A new, directly elected Mayor of Greater Manchester will receive the following powers:
- control of a £300 million Housing Investment Fund
- powers over strategic planning, including the power to create a statutory spatial framework for Greater Manchester. This will need to be approved by a unanimous vote of the Mayor’s Cabinet
- responsibility for a devolved and consolidated transport budget, with a multi-year settlement to be agreed at the next Spending Review, and responsibility for franchised bus services (subject to consultation by Greater Manchester), and for integrated smart ticketing across all local modes of transport
- control of a reformed earn back deal, within the current envelope of £30 million a year for 30 years – this gives Greater Manchester the certainty they need to extend the Metrolink to Trafford Park
- take on the role currently covered by the Police and Crime Commissioner
The Greater Manchester Combined Authority will receive the following powers:
- responsibility for securing integrated business support services, including through the Growth Accelerator, Manufacturing Advice Service and UK Trade and Investment (UKTI) Export Advice
- control of the Apprenticeship Grant for Employers in Greater Manchester and power to re-shape and re-structure the Further Education (FE) provision within Greater Manchester
- control of an expanded Working Well pilot, with central government funding linked to good performance up to a fixed DEL limit in return for risk sharing
- opportunity to be a joint commissioner with Department for Work and Pensions (DWP) for the next phase of the Work Programme
- the GMCA and Greater Manchester Clinical Commissioning Groups will be invited to develop a business plan for the integration of health and social care across Greater Manchester, based on control of existing health and social care budgets
The Mayor for Greater Manchester will differ from current mayoralties in that the powers are greater and control extends over more than one local authority area.
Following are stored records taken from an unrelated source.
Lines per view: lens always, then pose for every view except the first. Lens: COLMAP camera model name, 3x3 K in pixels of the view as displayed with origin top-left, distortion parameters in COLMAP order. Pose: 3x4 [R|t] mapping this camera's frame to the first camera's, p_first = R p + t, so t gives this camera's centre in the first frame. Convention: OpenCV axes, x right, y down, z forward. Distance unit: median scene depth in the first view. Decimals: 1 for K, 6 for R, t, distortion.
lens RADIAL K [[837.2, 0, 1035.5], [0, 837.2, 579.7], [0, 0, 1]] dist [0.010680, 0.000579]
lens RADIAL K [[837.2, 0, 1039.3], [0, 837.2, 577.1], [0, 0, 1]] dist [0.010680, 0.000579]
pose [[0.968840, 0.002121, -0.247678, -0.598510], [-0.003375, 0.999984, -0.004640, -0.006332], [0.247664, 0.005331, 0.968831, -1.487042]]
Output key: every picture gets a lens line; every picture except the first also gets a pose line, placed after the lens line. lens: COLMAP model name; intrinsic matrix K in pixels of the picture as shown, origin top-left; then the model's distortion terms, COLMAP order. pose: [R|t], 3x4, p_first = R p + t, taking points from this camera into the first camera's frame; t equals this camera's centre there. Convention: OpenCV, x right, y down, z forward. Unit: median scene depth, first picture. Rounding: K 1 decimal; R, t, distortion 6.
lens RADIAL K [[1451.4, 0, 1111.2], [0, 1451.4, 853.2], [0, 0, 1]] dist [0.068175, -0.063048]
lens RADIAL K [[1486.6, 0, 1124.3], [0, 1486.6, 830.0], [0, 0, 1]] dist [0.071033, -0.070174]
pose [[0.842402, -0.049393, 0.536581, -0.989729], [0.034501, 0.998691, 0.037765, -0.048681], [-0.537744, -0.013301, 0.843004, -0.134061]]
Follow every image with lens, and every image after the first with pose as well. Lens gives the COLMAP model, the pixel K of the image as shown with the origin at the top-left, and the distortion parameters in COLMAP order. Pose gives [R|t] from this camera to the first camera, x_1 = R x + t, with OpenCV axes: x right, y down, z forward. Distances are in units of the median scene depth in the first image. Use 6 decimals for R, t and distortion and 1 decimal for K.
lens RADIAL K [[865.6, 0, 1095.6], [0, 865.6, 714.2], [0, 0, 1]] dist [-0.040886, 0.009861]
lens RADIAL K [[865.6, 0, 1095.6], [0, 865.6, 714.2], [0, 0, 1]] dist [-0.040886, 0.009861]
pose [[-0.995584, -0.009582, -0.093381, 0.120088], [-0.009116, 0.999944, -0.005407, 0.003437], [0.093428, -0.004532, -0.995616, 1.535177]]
The government will now prepare legislation to enable these changes with the potential for the Mayoral election to take place in 2017.
The plans are the latest in a series of initiatives to build the Northern Powerhouse:
Last week, the Chancellor announced plans to develop HS3, a new high speed rail link designed to address the poor east-west transport links in the North.
In August, the Chancellor announced ambitious plans for a potential major new National Institute for Materials Research and Innovation in the north of England and a £60 million Graphene Engineering Innovation Centre (GEIC) in Manchester. Both projects will capitalise on the North’s expertise in cutting edge materials research and development and give the North a global head start in this fast expanding industry.